*Problem*:
Each entry below must be written out exactly, with pictures left out.

*The data*:

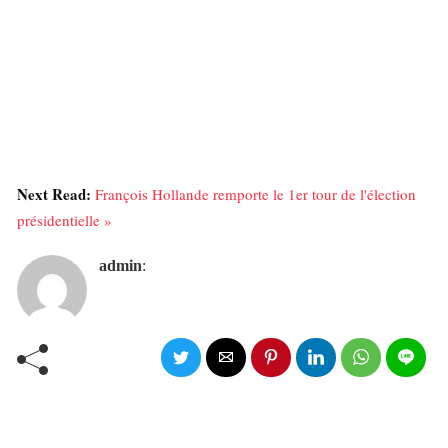
Next Read:
François Hollande remporte le 1er tour de l'élection
présidentielle »
admin
:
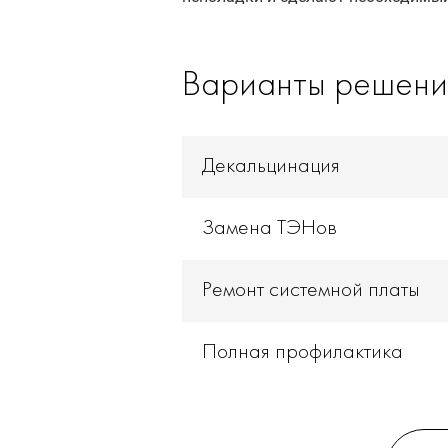
Варианты решени
Декальцинация
Замена ТЭНов
Ремонт системной платы
Полная профилактика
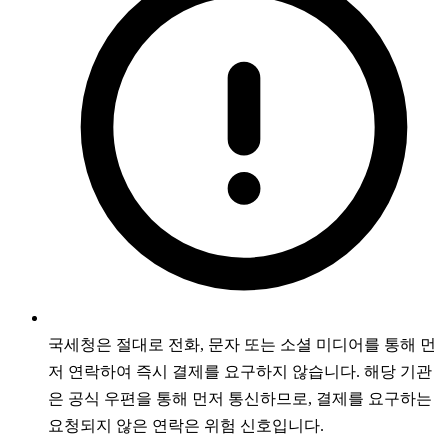
국세청은 절대로 전화, 문자 또는 소셜 미디어를 통해 먼
저 연락하여 즉시 결제를 요구하지 않습니다. 해당 기관
은 공식 우편을 통해 먼저 통신하므로, 결제를 요구하는
요청되지 않은 연락은 위험 신호입니다.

*Worked solution*:
Next Read:
François Hollande remporte le 1er tour de l'élection
présidentielle »
admin
:
Варианты решени
Декальцинация
Замена ТЭНов
Ремонт системной платы
Полная профилактика
국세청은 절대로 전화, 문자 또는 소셜 미디어를 통해 먼
저 연락하여 즉시 결제를 요구하지 않습니다. 해당 기관
은 공식 우편을 통해 먼저 통신하므로, 결제를 요구하는
요청되지 않은 연락은 위험 신호입니다.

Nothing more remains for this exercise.